Langsung ke konten utama

Pilkada melalui DPRD

MINGGU, 14 SEPTEMBER 2014
12.49 WIB


Sepertinya isu terhangat di media massa Indonesia saat ini adalah tentang RUU Pilkada. Kenapa dengan RUU itu? RUU Pilkada mendapat perhatian sangat besar karena di dalamnya terdapat aturan yang menyatakan bahwa Pemilihan Kepala Daerah, khususnya Bupati dan Walikota tidak lagi dilaksanakan secara langsung tapi dilakukan melalui DPRD.

Pak Ahok dan Pak Ridwan Kamil, seketika menjadi semacam pahlawan di tengah masyarakat demokrasi Indonesia pro Pilkada secara langsung. Karena dua orang tersebut secara sangat tegas menolak disahkannya RUU Pilkada.

Kemudian Pak Amien Rais seperti seorang narapidana yang terpasung karena disinyalir mendukung pengesahan RUU Pilkada yang di dalamnya mengatur pemilihan secara tak langsung atau pemilihan kepala daerah melalui DPRD. Sehingga dinilai telah menyakiti semangat reformasi Indonesia.

Ada apa sebenarnya?
 
Menurut saya pribadi, ada beberapa pendapat yang bisa saya kemukakan menyikapi permasalahan ini.

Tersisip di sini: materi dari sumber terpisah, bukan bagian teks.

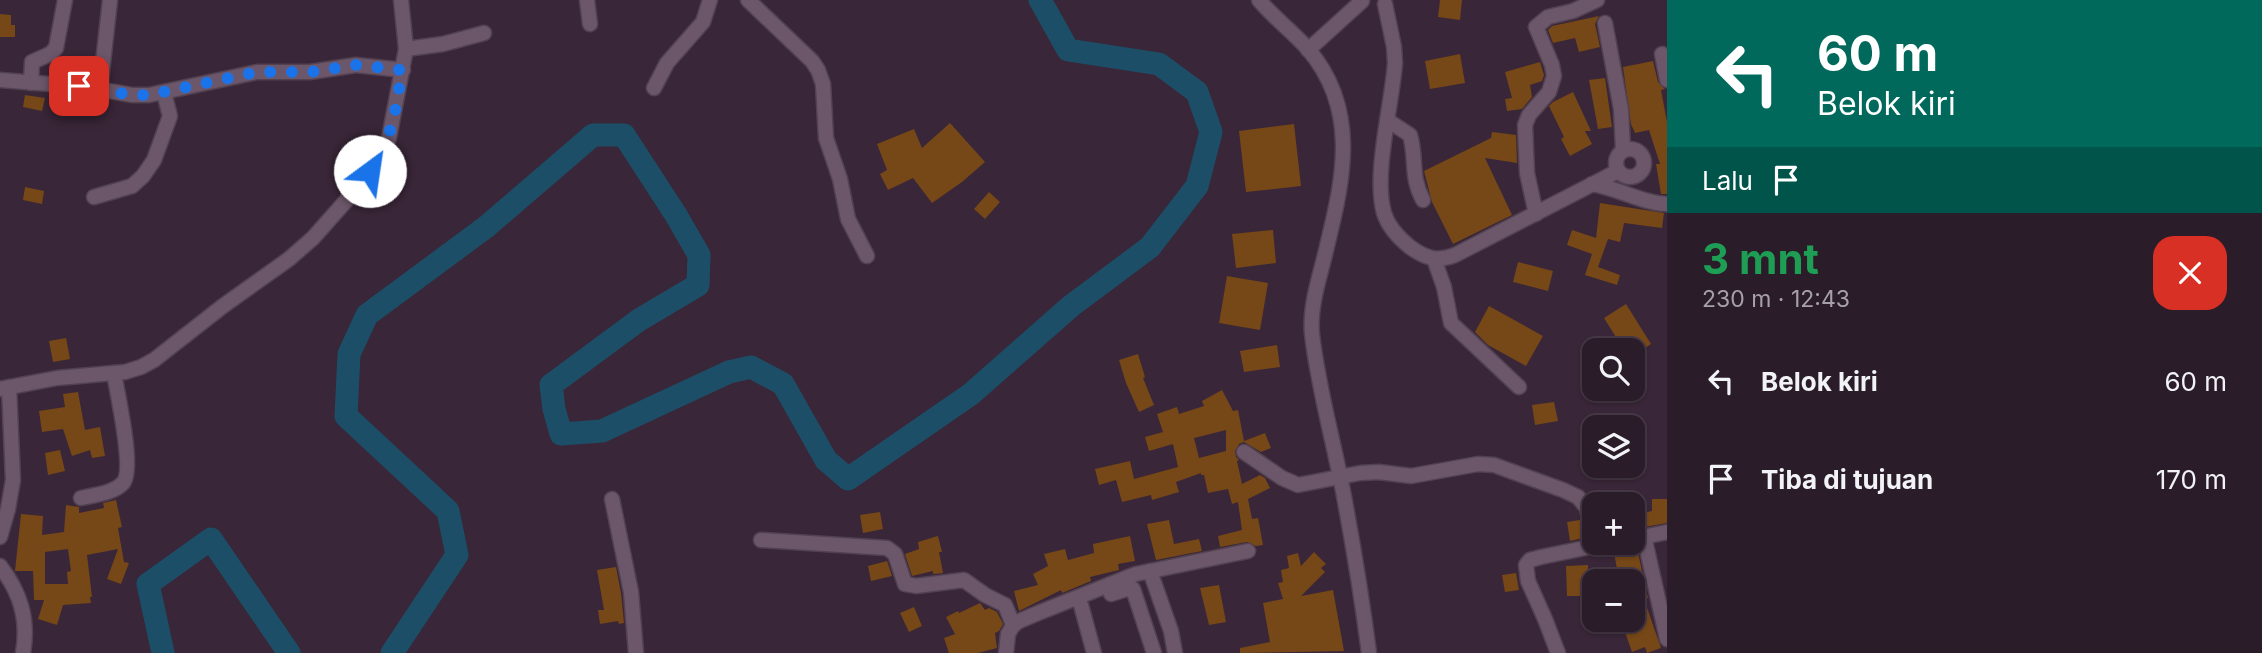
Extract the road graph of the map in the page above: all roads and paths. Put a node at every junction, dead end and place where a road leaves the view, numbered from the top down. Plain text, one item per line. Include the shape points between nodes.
1 (65, 0) edge
2 (110, 0) edge
3 (401, 0) edge
4 (587, 0) edge
5 (710, 0) edge
6 (748, 0) edge
7 (1259, 0) edge
8 (1597, 0) edge
9 (1361, 1) edge
10 (1389, 2) edge
11 (1605, 23) dead end
12 (590, 24) dead end
13 (485, 33) dead end
14 (406, 49) junction
15 (1308, 50) junction
16 (1662, 54) dead end
17 (402, 70) junction
18 (0, 80) edge
19 (1667, 80) edge
20 (30, 83) junction
21 (654, 88) dead end
22 (100, 90) junction
23 (164, 93) junction
24 (1387, 120) junction
25 (1623, 150) junction
26 (1618, 171) junction
27 (1592, 184) junction
28 (94, 197) dead end
29 (1423, 200) dead end
30 (1667, 204) edge
31 (1536, 214) junction
32 (867, 256) dead end
33 (1434, 259) junction
34 (114, 373) junction
35 (1519, 387) dead end
36 (4, 388) edge
37 (1244, 453) dead end
38 (1341, 482) junction
39 (81, 498) dead end
40 (612, 499) dead end
41 (1582, 502) edge
42 (1667, 532) edge
43 (1645, 536) edge
44 (0, 537) edge
45 (761, 540) dead end
46 (1582, 547) edge
47 (1248, 551) dead end
48 (1643, 555) edge
49 (0, 566) edge
50 (1150, 570) junction
51 (1080, 601) junction
52 (1017, 622) junction
53 (1667, 639) edge
54 (23, 653) edge
55 (636, 653) edge
56 (1006, 653) edge
57 (1094, 653) edge
58 (1154, 653) edge
59 (1175, 653) edge
60 (1369, 653) edge
61 (1558, 653) edge

1 - 20 street via 56,48 32,62
2 - 22 street
3 - 14 street
4 - 12 street
5 - 21 street via 703,22 667,63
6 - 32 street via 818,70 826,138 848,219
7 - 15 street
8 - 31 street via 1548,17 1536,27 1554,76 1549,92 1525,125 1527,173
9 - 10 street via 1373,6
9 - 15 street
10 - 24 street via 1395,56
11 - 25 street via 1621,109
13 - 14 street
14 - 17 street
15 - 38 street via 1332,90 1343,131 1340,182 1312,324
16 - 19 street
17 - 23 street via 356,65 310,72 257,72
17 - 34 street via 392,129 383,152 313,238 154,360
18 - 20 street
20 - 22 street
22 - 23 street
23 - 28 street via 170,116 154,160 132,186
24 - 29 street via 1410,135 1415,183
24 - 33 street via 1382,186 1385,215 1406,244
25 - 26 street via 1616,157
25 - 26 street via 1641,154 1643,168 1631,177
26 - 27 street
27 - 30 street
27 - 31 street
31 - 33 street via 1464,251
33 - 35 street via 1451,323
34 - 36 street
34 - 39 street via 127,477 114,489
36 - 44 street via 13,480
37 - 38 street via 1298,485
38 - 41 street via 1371,472 1411,476 1494,465
38 - 60 street
40 - 55 street via 631,592
42 - 43 street
45 - 52 street via 887,548 895,554 905,584 964,580 1002,603 1012,622
46 - 61 street via 1541,556 1525,565
47 - 50 street
48 - 53 street
49 - 54 street via 22,605
50 - 51 street
50 - 59 street
51 - 52 street
51 - 57 street
51 - 58 street via 1132,588
52 - 56 street via 1008,634

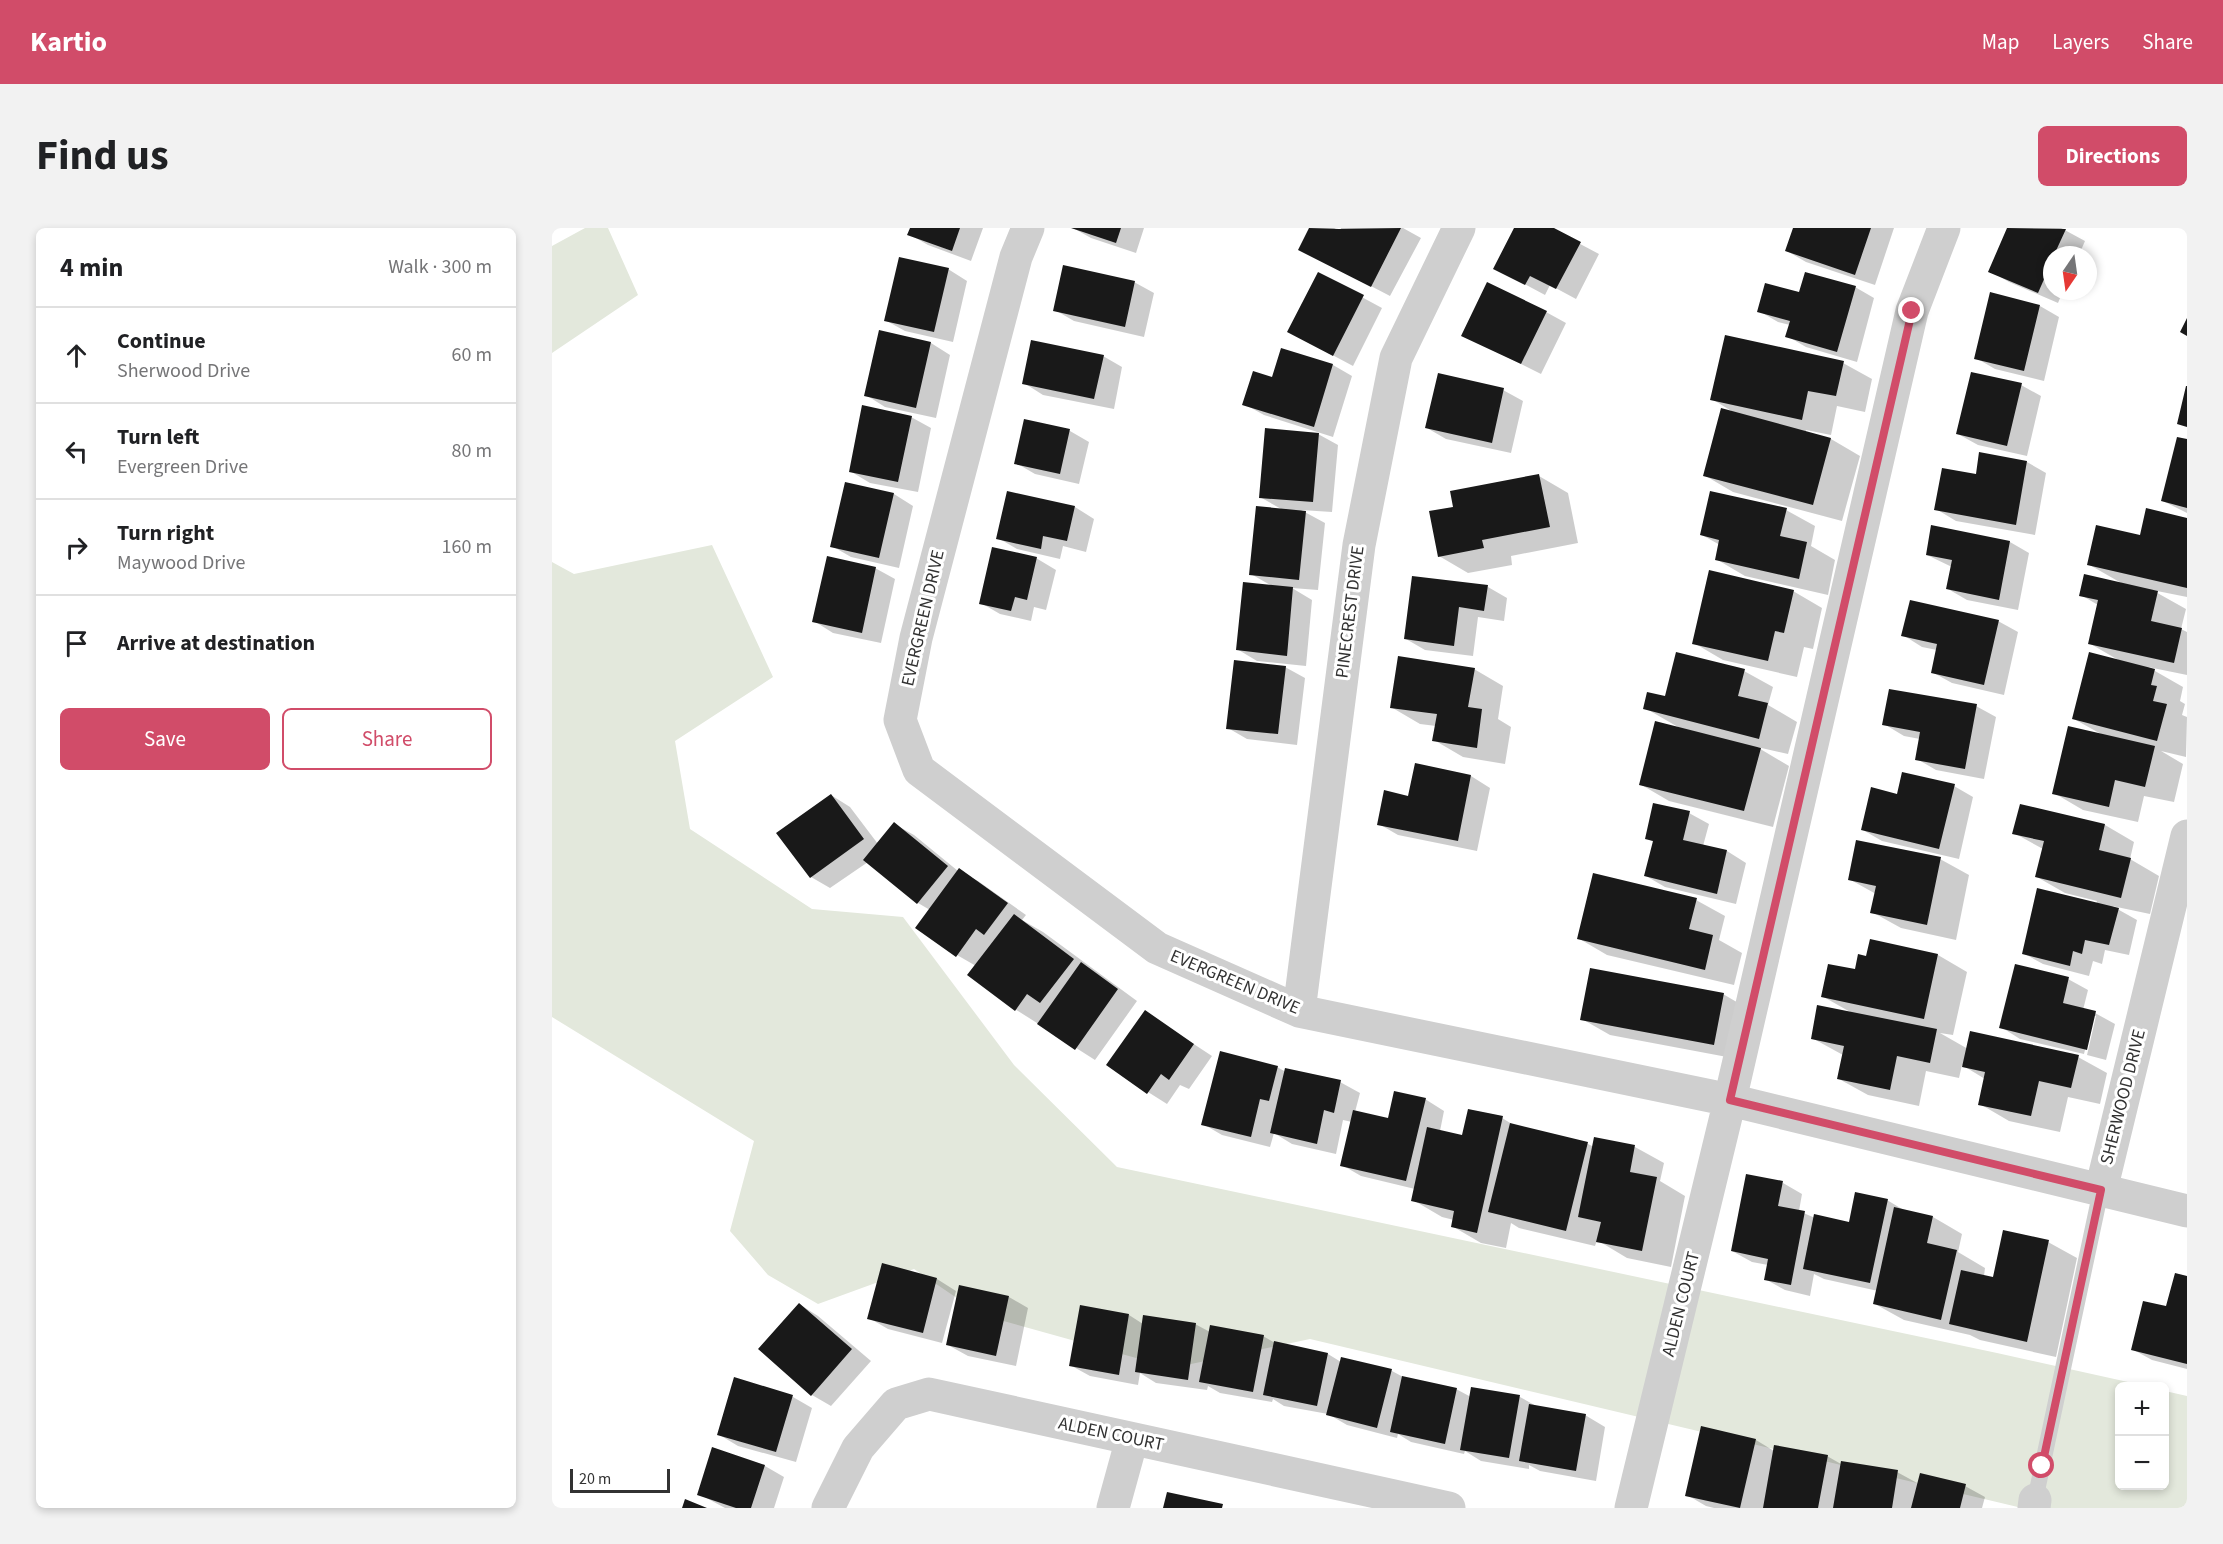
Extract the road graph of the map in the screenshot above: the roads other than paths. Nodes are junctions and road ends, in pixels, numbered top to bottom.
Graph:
1 (1028, 228) edge
2 (1459, 228) edge
3 (1944, 228) edge
4 (2187, 836) edge
5 (1299, 1011) junction
6 (1730, 1100) junction
7 (2101, 1190) junction
8 (2187, 1210) edge
9 (1132, 1439) junction
10 (2035, 1504) edge
11 (828, 1508) edge
12 (1113, 1508) edge
13 (1449, 1508) edge
14 (1631, 1508) edge

1 - 5 street, EVERGREEN DRIVE
2 - 5 street, PINECREST DRIVE
3 - 6 street, ALDEN COURT
4 - 7 street, SHERWOOD DRIVE
5 - 6 street, EVERGREEN DRIVE
6 - 7 street, EVERGREEN DRIVE
6 - 14 street, ALDEN COURT
7 - 8 street, EVERGREEN DRIVE
7 - 10 lane, SHERWOOD DRIVE
9 - 11 street, ALDEN COURT
9 - 12 street
9 - 13 street, ALDEN COURT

Pertama, sekarang saya benar-benar menyadari bahwa peran media massa menjadi sangat vital dewasa ini. Media massa begitu mudahnya menaikan dan menghangatkan sebuah isu di tengah masyarakat. Kemudian dengan berbagai argumen mereka mulai membentuk opini masyarakat dan mengarahkannya pada sebuah kesimpulan yang sama.

Disadari atau tidak, tapi masyarakat tidak diberi sebuah berita atau kabar tapi masyarakat dibentuk sebuah pemahaman dalam menanggapi sebuah keadaan. Dan saya pikir ini sebuah penghakiman. Ini saya pikir di luar konteks demokrasi.

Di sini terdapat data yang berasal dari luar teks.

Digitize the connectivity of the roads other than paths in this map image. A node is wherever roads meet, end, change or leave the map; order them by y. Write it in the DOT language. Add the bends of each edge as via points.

Saya tetap pada pendapat bahwa tugas media massa adalah memberitakan sebuah fakta tanpa ada sebuah tendensi atau kepentingan apalagi dengan otoriternya menetapkan sebuah opini. Bukan begitu seharusnya. Media massa seharusnya mencukupkan tugasnya pada penyampaian berita dan membiarkan masyarakat untuk memberikan opini dan respon menurut kehendak mereka. Biarkan kemudian masyarakat yang menetapkan nilai terhadap sebuah atau beberapa berita yang mereka dapatkan.

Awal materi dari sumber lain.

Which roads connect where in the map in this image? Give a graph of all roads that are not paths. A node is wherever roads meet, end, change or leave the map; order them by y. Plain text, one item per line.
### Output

Tugas media massa, sekali lagi, hanya sebatas pada pemberitaan segala fakta seterbuka mungkin dan seluas-luasnya.

Saya katakan demikian karena hal ini, berkenaan dengan permasalahan pemilihan kepala daerah melalui mekanisme DPRD bukan merupakan barang baru. Ini adalah isu lama. Isu ini ada semenjak UU 32 tahun 2004 mulai diwacanakan untuk mengalami revisi beberapa tahun yang lalu. 

Telah banyak forum ilmiah dan juga tulisan mengenai baik buruk opsi mengembalikan pemilihan kepala daerah ke tangan DPRD. Secara lebih jauh, hal ini merupakan bagian dari upaya pemerintah untuk menata ulang konsep otonomi daerah yang ada di Indonesia setelah berjalan lebih dari 15 tahun.

Pemikiran awal mengenai perlunya perbaikan terhadap otonomi di Indonesia didasari dengan fakta bahwa otonomi daerah belum mampu untuk berjalan secara maksimal. Pergulatan politik justru banyak terjadi dan berakhir pada perbutan kekuasaan tak sehat serta kasus korupsi yang tak pernah mau berhenti.

Sehingga penataan ulang terhadap bentuk otonomi daerah memang perlu untuk dilakukan.

Jadi isu ini bukan isu baru. Saya pun begitu terkejut kenapa baru sekarang isu ini mendapat perhatian. Padahal telah sejak lama pembicaraan ini dilakukan dan penelitian ilmiah serta pendapat para ahli pemerintahan juga telah lama mengemuka. Tapi kenapa para elite politik baru sekarang bergenderang? Ada apa? Dan kenapa media massa begitu sangat bersemangat?

Oleh karena itu, izinkan saya untuk sedikit menaruh rasa curiga bahwa terdapat sebuah kepentingan di dalamnya dan bagi  para elite politik yang baru kali ini bersuara lantang, harus saya katakan anda sedang melakukan sebuah pencitraan. Karena hei, kemana saja kalian? Ini isu lama lho! Kalian hanya memanfaatkan euphoria demokrasi yang ada di tengah masyrakat.

Kedua, sejalan dengan fakta bahwa ini bukan merupakan sebuah isu baru. Saya pun tak setuju apabila pemilihan kepala daerah yang dilakukan oleh DPRD adalah sebuah kemunduran bagi pelaksanaan demokrasi di Indonesia atau bahkan secara ekstrem menyatakan bahwa ini adalah sebuah upaya untuk mengembalikan lagi pada sebuah rezim otoriter, orde baru.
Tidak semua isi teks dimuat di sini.